— start Provided records —
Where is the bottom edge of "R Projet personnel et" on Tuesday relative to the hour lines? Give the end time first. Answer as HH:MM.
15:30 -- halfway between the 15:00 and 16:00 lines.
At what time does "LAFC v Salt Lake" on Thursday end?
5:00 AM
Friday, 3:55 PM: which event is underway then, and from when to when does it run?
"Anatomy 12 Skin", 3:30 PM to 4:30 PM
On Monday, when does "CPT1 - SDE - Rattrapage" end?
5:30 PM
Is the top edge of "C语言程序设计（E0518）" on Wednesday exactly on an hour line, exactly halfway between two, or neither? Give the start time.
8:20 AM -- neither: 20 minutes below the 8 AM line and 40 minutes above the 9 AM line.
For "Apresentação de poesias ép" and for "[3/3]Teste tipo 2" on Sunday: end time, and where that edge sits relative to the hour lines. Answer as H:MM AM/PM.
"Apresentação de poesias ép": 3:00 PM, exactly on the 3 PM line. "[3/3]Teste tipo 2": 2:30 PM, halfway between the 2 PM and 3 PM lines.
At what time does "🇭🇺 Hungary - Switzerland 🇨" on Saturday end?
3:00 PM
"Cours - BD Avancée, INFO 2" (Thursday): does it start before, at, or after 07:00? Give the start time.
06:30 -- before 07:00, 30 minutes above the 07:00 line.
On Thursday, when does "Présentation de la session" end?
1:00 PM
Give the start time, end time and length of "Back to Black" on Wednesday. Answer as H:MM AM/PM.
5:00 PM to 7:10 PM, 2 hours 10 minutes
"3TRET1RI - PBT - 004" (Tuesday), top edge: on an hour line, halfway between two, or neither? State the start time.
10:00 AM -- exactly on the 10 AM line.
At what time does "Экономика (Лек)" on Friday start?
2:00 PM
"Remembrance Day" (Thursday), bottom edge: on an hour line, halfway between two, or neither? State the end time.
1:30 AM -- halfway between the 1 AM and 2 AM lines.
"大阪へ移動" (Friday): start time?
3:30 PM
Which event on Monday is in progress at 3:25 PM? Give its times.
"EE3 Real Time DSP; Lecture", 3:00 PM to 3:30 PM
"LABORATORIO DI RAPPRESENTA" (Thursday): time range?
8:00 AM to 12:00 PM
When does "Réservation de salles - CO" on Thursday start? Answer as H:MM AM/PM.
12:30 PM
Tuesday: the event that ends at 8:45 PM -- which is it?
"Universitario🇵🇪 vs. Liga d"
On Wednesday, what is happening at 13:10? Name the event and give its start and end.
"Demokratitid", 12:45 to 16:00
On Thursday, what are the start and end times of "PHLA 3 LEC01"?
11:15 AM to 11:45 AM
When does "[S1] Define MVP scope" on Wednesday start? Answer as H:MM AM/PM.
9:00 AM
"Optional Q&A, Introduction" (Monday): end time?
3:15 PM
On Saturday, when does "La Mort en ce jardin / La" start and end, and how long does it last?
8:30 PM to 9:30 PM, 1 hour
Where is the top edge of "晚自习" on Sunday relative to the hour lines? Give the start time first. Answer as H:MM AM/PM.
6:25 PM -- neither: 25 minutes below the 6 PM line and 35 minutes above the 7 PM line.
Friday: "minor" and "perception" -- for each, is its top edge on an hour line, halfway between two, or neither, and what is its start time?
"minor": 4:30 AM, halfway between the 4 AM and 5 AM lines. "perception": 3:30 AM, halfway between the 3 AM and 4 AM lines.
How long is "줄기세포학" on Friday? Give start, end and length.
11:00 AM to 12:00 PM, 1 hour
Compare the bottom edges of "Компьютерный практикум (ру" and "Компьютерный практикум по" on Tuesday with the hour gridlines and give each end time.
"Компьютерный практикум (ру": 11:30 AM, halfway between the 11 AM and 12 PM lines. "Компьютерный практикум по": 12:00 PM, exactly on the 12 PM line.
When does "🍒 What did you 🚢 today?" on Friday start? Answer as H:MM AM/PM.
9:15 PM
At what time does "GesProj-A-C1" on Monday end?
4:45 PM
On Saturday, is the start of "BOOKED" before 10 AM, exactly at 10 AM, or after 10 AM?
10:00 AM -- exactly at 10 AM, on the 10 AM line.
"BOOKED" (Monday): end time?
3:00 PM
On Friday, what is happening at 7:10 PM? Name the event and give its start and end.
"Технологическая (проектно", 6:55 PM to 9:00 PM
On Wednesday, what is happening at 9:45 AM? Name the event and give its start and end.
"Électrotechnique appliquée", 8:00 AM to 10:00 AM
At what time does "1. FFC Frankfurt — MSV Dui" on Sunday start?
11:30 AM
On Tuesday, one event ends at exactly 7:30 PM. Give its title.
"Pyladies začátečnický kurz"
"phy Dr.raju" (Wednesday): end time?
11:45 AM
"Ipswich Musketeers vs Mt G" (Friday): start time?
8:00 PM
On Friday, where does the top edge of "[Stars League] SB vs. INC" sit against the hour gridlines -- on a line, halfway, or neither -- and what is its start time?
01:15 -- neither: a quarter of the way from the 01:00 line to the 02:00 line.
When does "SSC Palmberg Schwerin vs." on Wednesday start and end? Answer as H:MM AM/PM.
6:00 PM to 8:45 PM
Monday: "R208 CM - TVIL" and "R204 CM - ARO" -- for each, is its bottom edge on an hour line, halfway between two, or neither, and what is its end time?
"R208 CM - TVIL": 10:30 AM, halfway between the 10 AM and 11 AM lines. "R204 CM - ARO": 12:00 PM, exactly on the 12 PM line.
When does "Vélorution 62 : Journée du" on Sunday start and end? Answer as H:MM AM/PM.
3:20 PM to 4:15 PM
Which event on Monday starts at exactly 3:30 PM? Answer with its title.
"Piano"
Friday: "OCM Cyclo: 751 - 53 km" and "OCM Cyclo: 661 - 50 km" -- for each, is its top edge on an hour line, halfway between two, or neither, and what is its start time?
— end Provided records —
Copy every entry above word for word, with nothing changed or left out.

--- Answer for the task ---
Where is the bottom edge of "R Projet personnel et" on Tuesday relative to the hour lines? Give the end time first. Answer as HH:MM.
15:30 -- halfway between the 15:00 and 16:00 lines.
At what time does "LAFC v Salt Lake" on Thursday end?
5:00 AM
Friday, 3:55 PM: which event is underway then, and from when to when does it run?
"Anatomy 12 Skin", 3:30 PM to 4:30 PM
On Monday, when does "CPT1 - SDE - Rattrapage" end?
5:30 PM
Is the top edge of "C语言程序设计（E0518）" on Wednesday exactly on an hour line, exactly halfway between two, or neither? Give the start time.
8:20 AM -- neither: 20 minutes below the 8 AM line and 40 minutes above the 9 AM line.
For "Apresentação de poesias ép" and for "[3/3]Teste tipo 2" on Sunday: end time, and where that edge sits relative to the hour lines. Answer as H:MM AM/PM.
"Apresentação de poesias ép": 3:00 PM, exactly on the 3 PM line. "[3/3]Teste tipo 2": 2:30 PM, halfway between the 2 PM and 3 PM lines.
At what time does "🇭🇺 Hungary - Switzerland 🇨" on Saturday end?
3:00 PM
"Cours - BD Avancée, INFO 2" (Thursday): does it start before, at, or after 07:00? Give the start time.
06:30 -- before 07:00, 30 minutes above the 07:00 line.
On Thursday, when does "Présentation de la session" end?
1:00 PM
Give the start time, end time and length of "Back to Black" on Wednesday. Answer as H:MM AM/PM.
5:00 PM to 7:10 PM, 2 hours 10 minutes
"3TRET1RI - PBT - 004" (Tuesday), top edge: on an hour line, halfway between two, or neither? State the start time.
10:00 AM -- exactly on the 10 AM line.
At what time does "Экономика (Лек)" on Friday start?
2:00 PM
"Remembrance Day" (Thursday), bottom edge: on an hour line, halfway between two, or neither? State the end time.
1:30 AM -- halfway between the 1 AM and 2 AM lines.
"大阪へ移動" (Friday): start time?
3:30 PM
Which event on Monday is in progress at 3:25 PM? Give its times.
"EE3 Real Time DSP; Lecture", 3:00 PM to 3:30 PM
"LABORATORIO DI RAPPRESENTA" (Thursday): time range?
8:00 AM to 12:00 PM
When does "Réservation de salles - CO" on Thursday start? Answer as H:MM AM/PM.
12:30 PM
Tuesday: the event that ends at 8:45 PM -- which is it?
"Universitario🇵🇪 vs. Liga d"
On Wednesday, what is happening at 13:10? Name the event and give its start and end.
"Demokratitid", 12:45 to 16:00
On Thursday, what are the start and end times of "PHLA 3 LEC01"?
11:15 AM to 11:45 AM
When does "[S1] Define MVP scope" on Wednesday start? Answer as H:MM AM/PM.
9:00 AM
"Optional Q&A, Introduction" (Monday): end time?
3:15 PM
On Saturday, when does "La Mort en ce jardin / La" start and end, and how long does it last?
8:30 PM to 9:30 PM, 1 hour
Where is the top edge of "晚自习" on Sunday relative to the hour lines? Give the start time first. Answer as H:MM AM/PM.
6:25 PM -- neither: 25 minutes below the 6 PM line and 35 minutes above the 7 PM line.
Friday: "minor" and "perception" -- for each, is its top edge on an hour line, halfway between two, or neither, and what is its start time?
"minor": 4:30 AM, halfway between the 4 AM and 5 AM lines. "perception": 3:30 AM, halfway between the 3 AM and 4 AM lines.
How long is "줄기세포학" on Friday? Give start, end and length.
11:00 AM to 12:00 PM, 1 hour
Compare the bottom edges of "Компьютерный практикум (ру" and "Компьютерный практикум по" on Tuesday with the hour gridlines and give each end time.
"Компьютерный практикум (ру": 11:30 AM, halfway between the 11 AM and 12 PM lines. "Компьютерный практикум по": 12:00 PM, exactly on the 12 PM line.
When does "🍒 What did you 🚢 today?" on Friday start? Answer as H:MM AM/PM.
9:15 PM
At what time does "GesProj-A-C1" on Monday end?
4:45 PM
On Saturday, is the start of "BOOKED" before 10 AM, exactly at 10 AM, or after 10 AM?
10:00 AM -- exactly at 10 AM, on the 10 AM line.
"BOOKED" (Monday): end time?
3:00 PM
On Friday, what is happening at 7:10 PM? Name the event and give its start and end.
"Технологическая (проектно", 6:55 PM to 9:00 PM
On Wednesday, what is happening at 9:45 AM? Name the event and give its start and end.
"Électrotechnique appliquée", 8:00 AM to 10:00 AM
At what time does "1. FFC Frankfurt — MSV Dui" on Sunday start?
11:30 AM
On Tuesday, one event ends at exactly 7:30 PM. Give its title.
"Pyladies začátečnický kurz"
"phy Dr.raju" (Wednesday): end time?
11:45 AM
"Ipswich Musketeers vs Mt G" (Friday): start time?
8:00 PM
On Friday, where does the top edge of "[Stars League] SB vs. INC" sit against the hour gridlines -- on a line, halfway, or neither -- and what is its start time?
01:15 -- neither: a quarter of the way from the 01:00 line to the 02:00 line.
When does "SSC Palmberg Schwerin vs." on Wednesday start and end? Answer as H:MM AM/PM.
6:00 PM to 8:45 PM
Monday: "R208 CM - TVIL" and "R204 CM - ARO" -- for each, is its bottom edge on an hour line, halfway between two, or neither, and what is its end time?
"R208 CM - TVIL": 10:30 AM, halfway between the 10 AM and 11 AM lines. "R204 CM - ARO": 12:00 PM, exactly on the 12 PM line.
When does "Vélorution 62 : Journée du" on Sunday start and end? Answer as H:MM AM/PM.
3:20 PM to 4:15 PM
Which event on Monday starts at exactly 3:30 PM? Answer with its title.
"Piano"
Friday: "OCM Cyclo: 751 - 53 km" and "OCM Cyclo: 661 - 50 km" -- for each, is its top edge on an hour line, halfway between two, or neither, and what is its start time?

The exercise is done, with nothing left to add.